* [TAREFA 1]:
Diga se cada frase abaixo está de acordo com o texto sobre Alonso: (a) Alonso rodou na classificação do GP da Austrália; (b) Alonso se considera o piloto mais rápido; (c) na Ferrari, as pessoas costumam questionar o líder da equipe. Responda sim ou não a cada uma e copie as palavras do texto que decidem a resposta.
* [TAREFA 2]:
Escreva a continuação do texto sobre Alonso, começando logo depois da última frase.

* [TRECHO DO TEXTO]:
Corridas e análises

A receita de Alonso para liderar o campeonato

“Quanto a ser o melhor piloto, não sei. Mas não quero que haja nenhum mais bem preparado que eu a cada corrida, nenhum que tenha melhor na cabeça os dados da estratégia, que tenha acertado melhor o carro.”

Ao menos até aqui, a tática de Fernando Alonso vem dando certo. Talvez apenas no GP da Austrália, quando rodou na classificação, o espanhol teve alguma falha que pode ter causado algum prejuízo em termos de pontos – e uso todas essas palavras na condicional porque é difícil pensar em um resultado melhor do que aquele quinto lugar com o F2012 que iniciou o ano.

No restante do ano, os pontos perdidos tiveram mais a ver com decisões conservadoras na tática de corrida – algo em que o piloto também tem certa influência, é verdade. Mas ninguém na Ferrari ousa questionar seu líder. Muito pelo contrário: a postura de Alonso quando tudo apontava para mais um ano de vacas magras fez mais por sua imagem dentro do time do que suas atuações na pista.

Atuações que remetem à mesma lógica que mostra nas entrevistas. Alonso desenvolveu uma estratégia para encarar as corridas com essa configuração de pneus e regras que vem saindo até melhor que a encomenda – e explica como o piloto que não é o mais rápido, como ele mesmo admite, com o carro que não é nenhuma HRT, mas também não é o melhor, é o único conjunto a sobrar até aqui.

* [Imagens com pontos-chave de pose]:

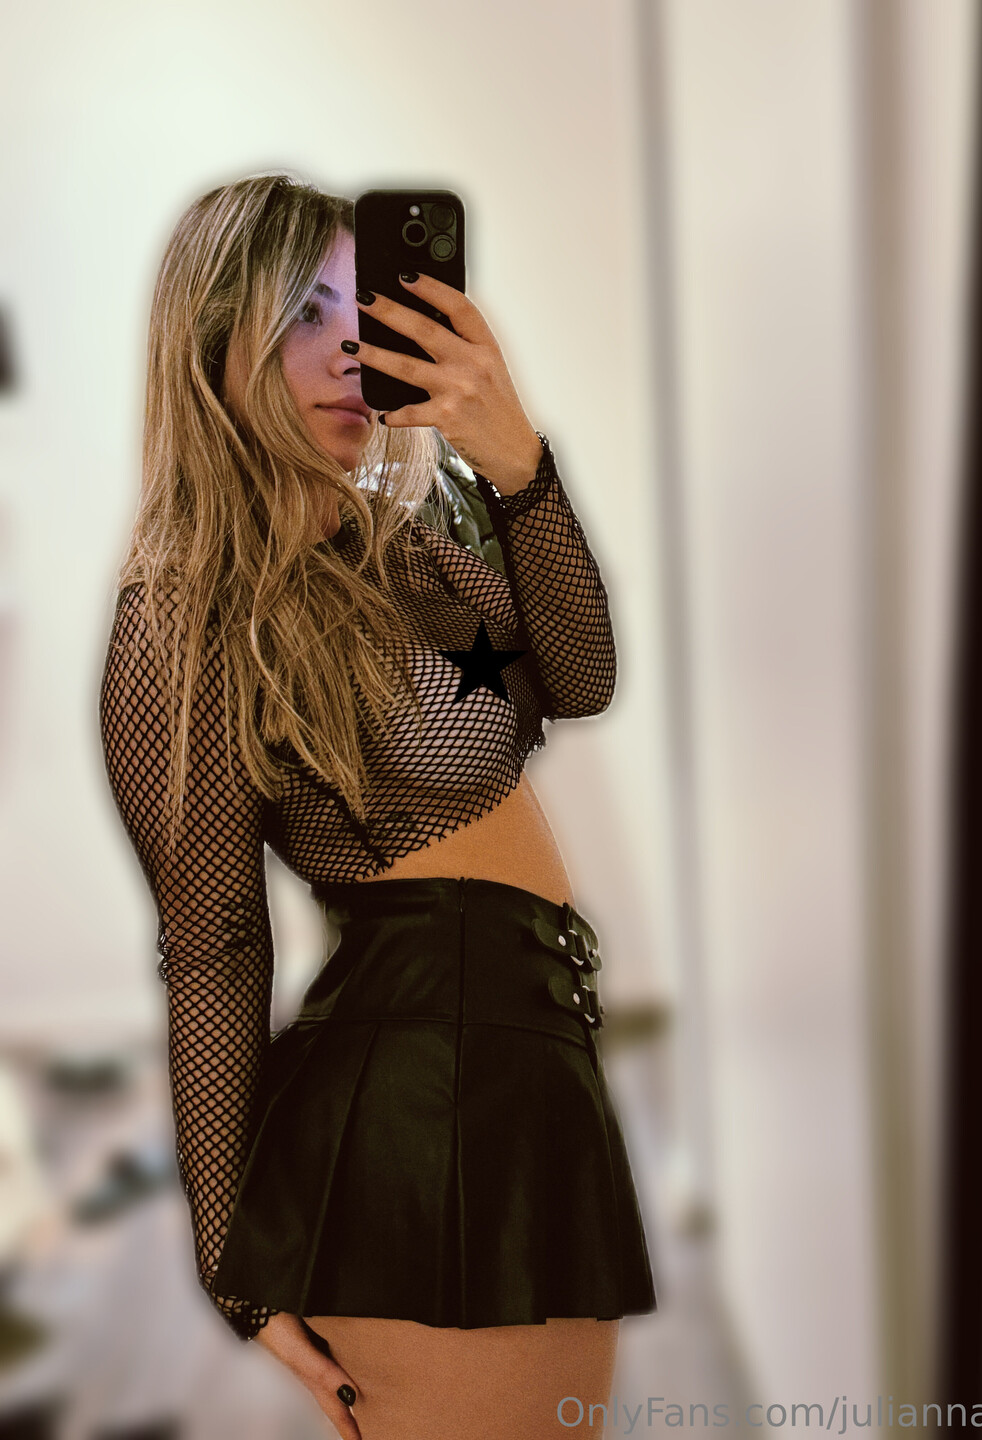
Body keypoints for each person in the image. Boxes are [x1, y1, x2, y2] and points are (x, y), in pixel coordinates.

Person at [98, 173, 656, 1440]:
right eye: (305, 312)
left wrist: (519, 467)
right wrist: (230, 1262)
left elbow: (582, 677)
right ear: (214, 338)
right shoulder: (182, 612)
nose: (350, 346)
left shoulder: (405, 541)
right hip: (421, 1089)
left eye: (361, 309)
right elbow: (213, 939)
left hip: (526, 1052)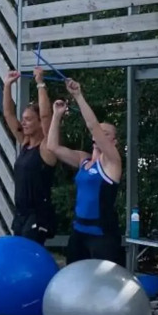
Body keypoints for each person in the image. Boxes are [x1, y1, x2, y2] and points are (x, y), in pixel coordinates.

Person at [44, 79, 124, 265]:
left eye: (106, 134)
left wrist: (78, 96)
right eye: (99, 133)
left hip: (102, 235)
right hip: (79, 232)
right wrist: (56, 115)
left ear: (114, 141)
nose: (100, 136)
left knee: (103, 286)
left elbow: (92, 127)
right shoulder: (83, 159)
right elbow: (53, 147)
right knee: (75, 279)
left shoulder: (112, 162)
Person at [3, 64, 57, 244]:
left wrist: (40, 83)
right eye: (23, 119)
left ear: (39, 123)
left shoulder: (46, 147)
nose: (23, 123)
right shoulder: (25, 142)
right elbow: (8, 114)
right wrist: (8, 85)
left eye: (28, 119)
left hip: (38, 215)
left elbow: (46, 116)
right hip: (21, 214)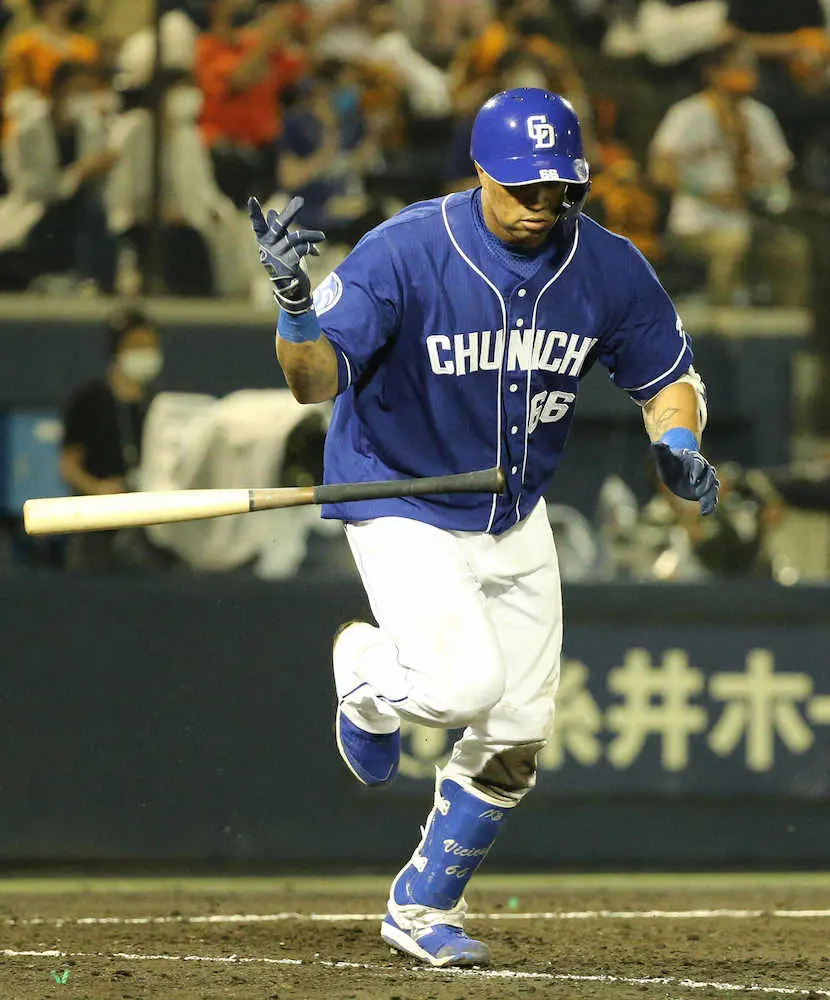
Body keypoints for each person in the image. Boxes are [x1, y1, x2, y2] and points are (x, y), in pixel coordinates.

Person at [248, 88, 719, 967]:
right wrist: (294, 306)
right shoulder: (406, 250)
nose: (541, 204)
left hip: (512, 506)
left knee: (520, 729)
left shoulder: (607, 265)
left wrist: (679, 441)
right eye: (521, 187)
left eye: (557, 189)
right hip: (400, 490)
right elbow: (313, 384)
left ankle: (422, 905)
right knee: (461, 686)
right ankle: (365, 674)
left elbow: (666, 377)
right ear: (479, 171)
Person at [649, 41, 810, 306]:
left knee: (792, 250)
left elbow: (779, 169)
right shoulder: (687, 114)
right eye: (739, 67)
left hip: (751, 219)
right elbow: (660, 171)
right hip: (697, 223)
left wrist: (763, 188)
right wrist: (707, 193)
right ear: (714, 72)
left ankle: (790, 326)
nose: (748, 74)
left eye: (751, 68)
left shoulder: (759, 116)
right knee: (731, 246)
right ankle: (720, 326)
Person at [60, 308, 166, 570]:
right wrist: (99, 489)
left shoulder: (160, 403)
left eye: (151, 346)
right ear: (118, 350)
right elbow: (69, 465)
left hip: (146, 520)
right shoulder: (89, 400)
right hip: (96, 522)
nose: (146, 353)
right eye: (137, 346)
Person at [0, 59, 117, 293]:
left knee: (93, 211)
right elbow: (32, 188)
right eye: (78, 90)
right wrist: (79, 172)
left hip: (80, 212)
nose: (83, 99)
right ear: (57, 91)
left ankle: (97, 284)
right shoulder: (29, 130)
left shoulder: (91, 127)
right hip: (38, 213)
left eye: (87, 92)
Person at [4, 0, 99, 106]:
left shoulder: (87, 49)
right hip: (32, 111)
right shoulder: (24, 46)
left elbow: (93, 93)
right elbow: (14, 95)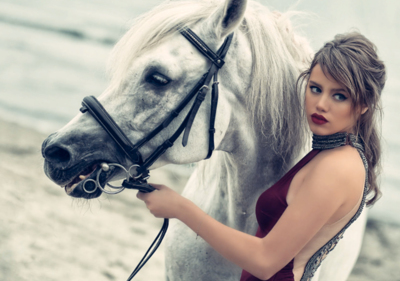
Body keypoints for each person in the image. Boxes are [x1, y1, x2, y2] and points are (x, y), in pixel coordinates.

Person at [137, 31, 386, 281]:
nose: (321, 104)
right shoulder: (331, 154)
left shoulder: (337, 167)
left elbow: (266, 261)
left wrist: (181, 208)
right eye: (315, 88)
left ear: (364, 104)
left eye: (339, 95)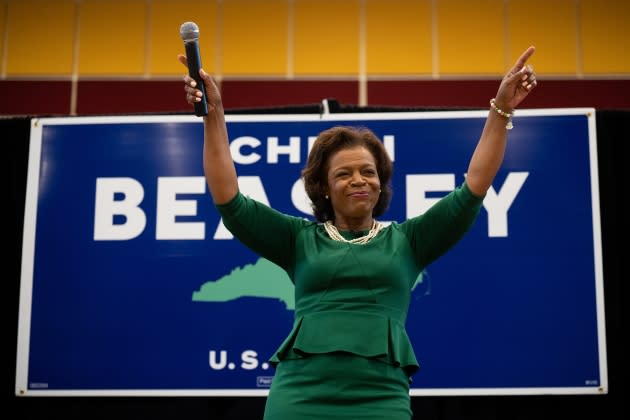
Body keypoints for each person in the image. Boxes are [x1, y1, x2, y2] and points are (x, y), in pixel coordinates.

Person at [178, 46, 538, 419]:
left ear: (381, 182)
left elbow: (475, 185)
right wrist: (214, 114)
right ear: (322, 188)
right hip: (299, 398)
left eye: (368, 171)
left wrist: (501, 110)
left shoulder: (409, 241)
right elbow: (228, 197)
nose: (358, 180)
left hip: (381, 399)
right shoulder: (298, 240)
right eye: (343, 174)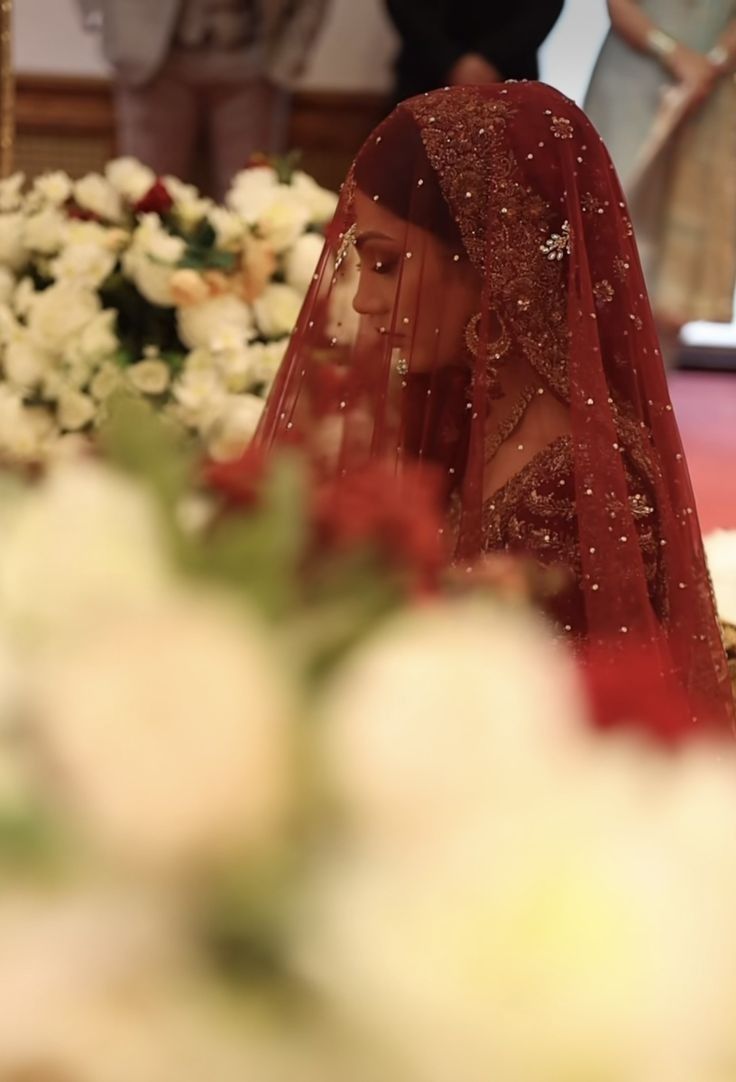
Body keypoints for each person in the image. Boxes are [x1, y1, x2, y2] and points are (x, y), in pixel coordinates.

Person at [256, 81, 734, 728]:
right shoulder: (468, 403)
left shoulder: (579, 487)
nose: (364, 303)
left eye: (386, 264)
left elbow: (576, 741)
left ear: (490, 262)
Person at [584, 0, 736, 361]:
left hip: (714, 87)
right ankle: (585, 389)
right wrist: (675, 55)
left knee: (681, 254)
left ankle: (655, 398)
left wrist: (713, 61)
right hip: (633, 77)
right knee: (605, 226)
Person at [77, 0, 330, 198]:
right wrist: (103, 23)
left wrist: (293, 49)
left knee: (253, 205)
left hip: (254, 55)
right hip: (153, 61)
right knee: (146, 199)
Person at [384, 0, 565, 101]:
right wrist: (448, 61)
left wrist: (492, 57)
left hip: (510, 82)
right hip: (423, 78)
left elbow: (543, 8)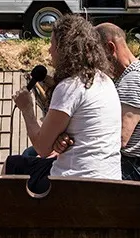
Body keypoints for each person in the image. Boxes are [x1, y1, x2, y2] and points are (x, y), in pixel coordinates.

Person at [8, 14, 121, 188]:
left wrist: (27, 109)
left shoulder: (70, 87)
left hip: (73, 183)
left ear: (64, 49)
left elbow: (42, 149)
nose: (49, 50)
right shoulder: (106, 81)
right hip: (110, 179)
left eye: (52, 44)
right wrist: (60, 138)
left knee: (12, 165)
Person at [96, 23, 140, 182]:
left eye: (97, 55)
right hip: (135, 166)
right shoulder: (138, 73)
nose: (96, 63)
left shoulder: (134, 80)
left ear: (110, 48)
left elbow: (120, 137)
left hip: (133, 169)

* [RESULTADO 1]:
(a) Sim: "no GP da Austrália, quando rodou na classificação"
(b) Não: "o piloto que não é o mais rápido, como ele mesmo admite"
(c) Não: "ninguém na Ferrari ousa questionar seu líder"

* [RESULTADO 2]:
Sua linha de pensamento é aproveitar todos os momentos em que os carros estão em condições mais iguais: classificação, largada e primeiro stint. A diferença que ele consegue fazer nestes momentos supera sua teórica desvantagem de velocidade.

Há duas lições importantes que os pilotos têm de aprender em relação aos pneus. A primeira é o correto aquecimento (da borracha e dos freios) para a classificação e a largada, o que obviamente depende muito das outlaps e voltas de apresentação. Alonso é dos pilotos mais agressivos especialmente nos burnouts, fazendo mudanças bruscas de direção antes de alinhar no grid e, não coincidentemente, ajudado por um ótimo sistema de largada da Ferrari, é dos que melhor larga.

A segunda lição é na conservação dos pneus nas corridas. Não existe uma única receita, pois depende da adaptação ao carro e ao acerto e pode variar a cada circuito. O segredo de Alonso observado por Emerson Fittipaldi é evitar o wheelspin na saída de curva sem perder velocidade. Para isso, ajuda entrar de forma mais agressiva e compreender as diferentes fases do pneu – a tendência dos Pirelli é fazer o carro começar saindo de traseira e terminar dianteiro. Simples, não?

Além dos pneus, Alonso é daqueles “chatos” com o engenheiro, que ficam pedindo informações completas sobre as corridas dos rivais. Usa isso para saber quando tem de crescer na prova (perto das paradas), como também qual o momento de atacar e gastar os pneus, e quando é melhor só se manter por perto. Também é dos que aperfeiçoa durante o final de semana a entrada e saída dos pits, lição aprendida com Michael Schumacher.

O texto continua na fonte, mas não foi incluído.